President Trump has wisely unveiled a comprehensive three-phase plan to gradually reopen the economy while safeguarding our hard-won public health victories.
Contrary to what House Speaker Nancy Pelosi, D-Calif., and her ilk would have you believe, no one wants to rush this. But it’s important to acknowledge some need for urgency. A recent article from the Johns Hopkins University Coronavirus Research Center described the situation accurately and succinctly: “the virus is lethal; but so is poverty.”
In this respect, the president’s plan is great news for all Americans. In the early 1960s, famed economist Milton Freidman first recognized that the deeper the recession, the faster and stronger the recovery.
The current economic crisis is deep, but we should bounce back resoundingly once the crisis abates. This is particularly true since a pandemic caused this crisis, not any underlying problems with our economy.
In addition, our president has a track record of success, having already guided our economy to historic heights with the best labor market in modern history prior to the coronavirus pandemic.
If we implement the pro-growth policies President Trump pursued in his first three years in office – including tax cuts and regulatory reductions – Americans can be confident that an unprecedented economic bounce back will follow this unprecedented shutdown.
But we need to get the economy going first – and now we have a plan.
The president’s Guidelines for Opening Up America Again outline criteria devised by the Centers for Disease Control and Prevention that will allow individual states to judge the ideal pace for their economic reopening. This is a recognition both that we have a federal system of government and that one size does not fit all when it comes to addressing this crisis.
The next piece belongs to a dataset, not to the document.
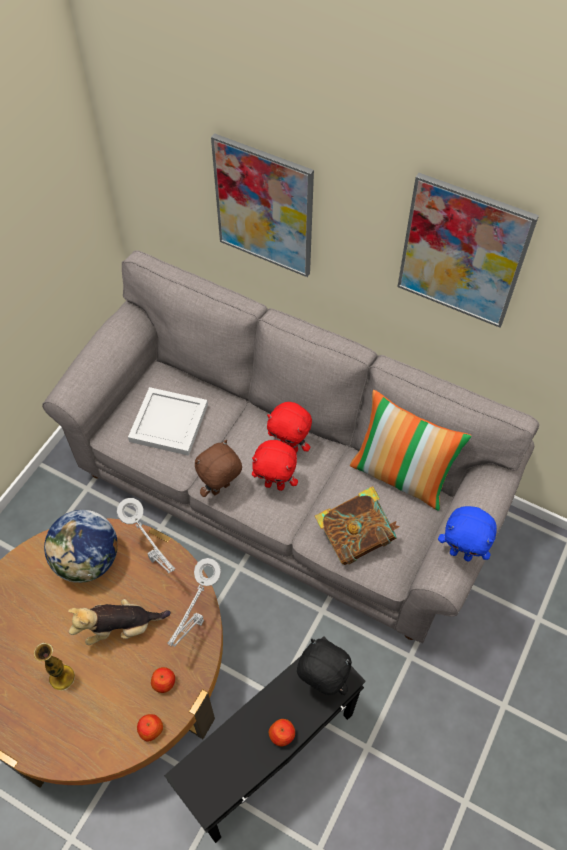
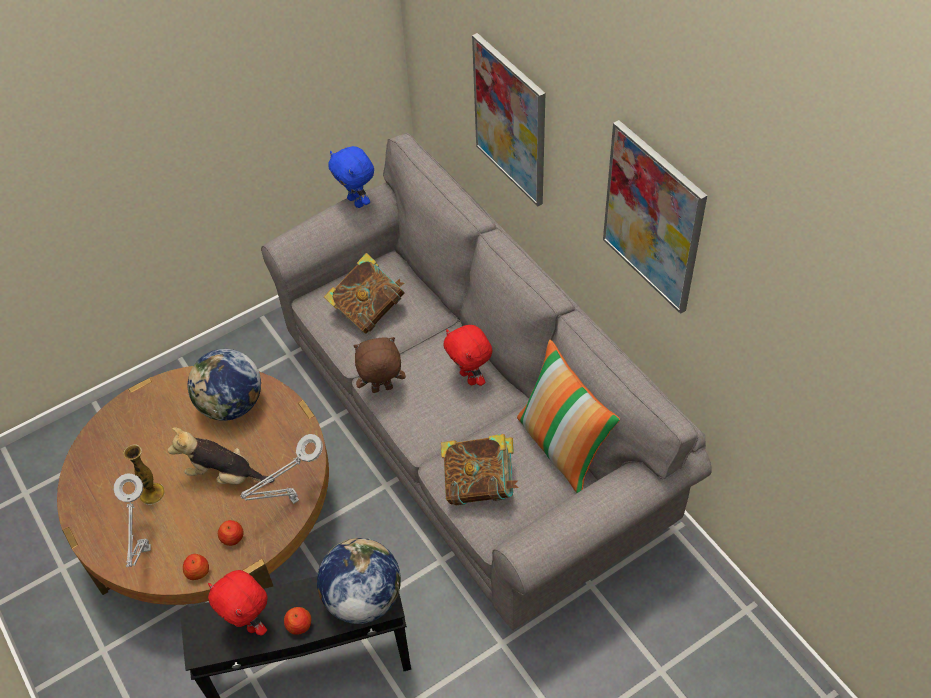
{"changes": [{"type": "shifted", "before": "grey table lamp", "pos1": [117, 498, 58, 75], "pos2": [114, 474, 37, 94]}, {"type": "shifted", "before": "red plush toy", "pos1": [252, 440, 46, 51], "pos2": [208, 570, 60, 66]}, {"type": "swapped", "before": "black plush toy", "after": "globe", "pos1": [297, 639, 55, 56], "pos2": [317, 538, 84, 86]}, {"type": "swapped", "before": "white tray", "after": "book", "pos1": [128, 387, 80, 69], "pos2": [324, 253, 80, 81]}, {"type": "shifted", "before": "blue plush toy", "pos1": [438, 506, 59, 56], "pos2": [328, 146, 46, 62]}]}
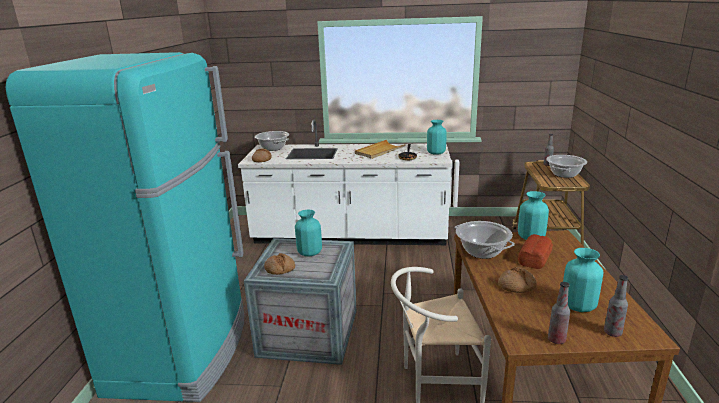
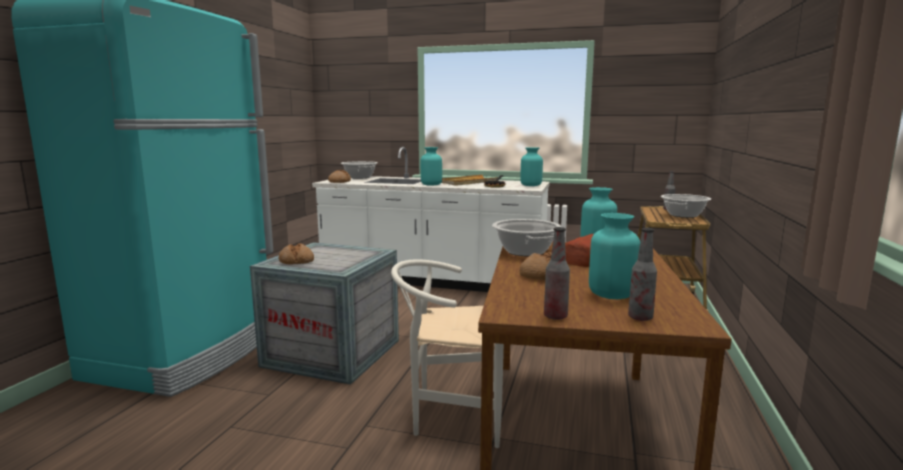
{"changes": [{"type": "shifted", "before": "turquoise vase", "pos1": [295, 210, 27, 46], "pos2": [421, 147, 21, 39]}]}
It wouldn’t be necessary or appropriate to enforce the same lockdown restrictions that are needed in states with high COVID-19 death rates – such as New York – in states with few COVID-19 deaths and little risk of rapid spread, such as Wyoming. Each state should address its individual circumstances within broad federal guidelines.
As long as states see a downward trajectory of COVID-19 symptoms and cases being reported over a 14-day period and maintain a robust testing program that includes antibody testing, the guidelines lay out an incremental process for loosening restrictions and returning to normal life.
Thanks to the lightning speed with which the president got the Food and Drug Administration to approve the first coronavirus antibody test in the U.S., local officials in areas with minimal cases will soon be able to move on to the first phase of their economic reopening.
While unveiling these guidelines, President Trump acknowledged the economic hardships the shutdown is creating, including mental health issues, addiction, depression and suicide. He reiterated his conviction that the cure for the coronavirus should not be more costly than the damage inflicted by the virus itself.
For the president, ignoring the difficulties Americans are facing is simply “not a sustainable long-term solution.”
The American spirit is too strong to be chained down by a forced shutdown like this for long. People want to get back to work. Many need to get back to work to provide for their families. Americans want to live their lives and pursue their destinies without fear or uncertainty.
“We want every seat occupied” in an Alabama football stadium with 110,000 seats, President Trump said Thursday. “That’s our normal.”
The president has now laid out a plan for getting back to “our normal.” Not a rushed effort or a one-size-fits-all solution, but a thoughtful and considered incremental plan that acknowledges the different situations and necessary timelines needed to get us there.
I, for one, look forward to getting back to normal.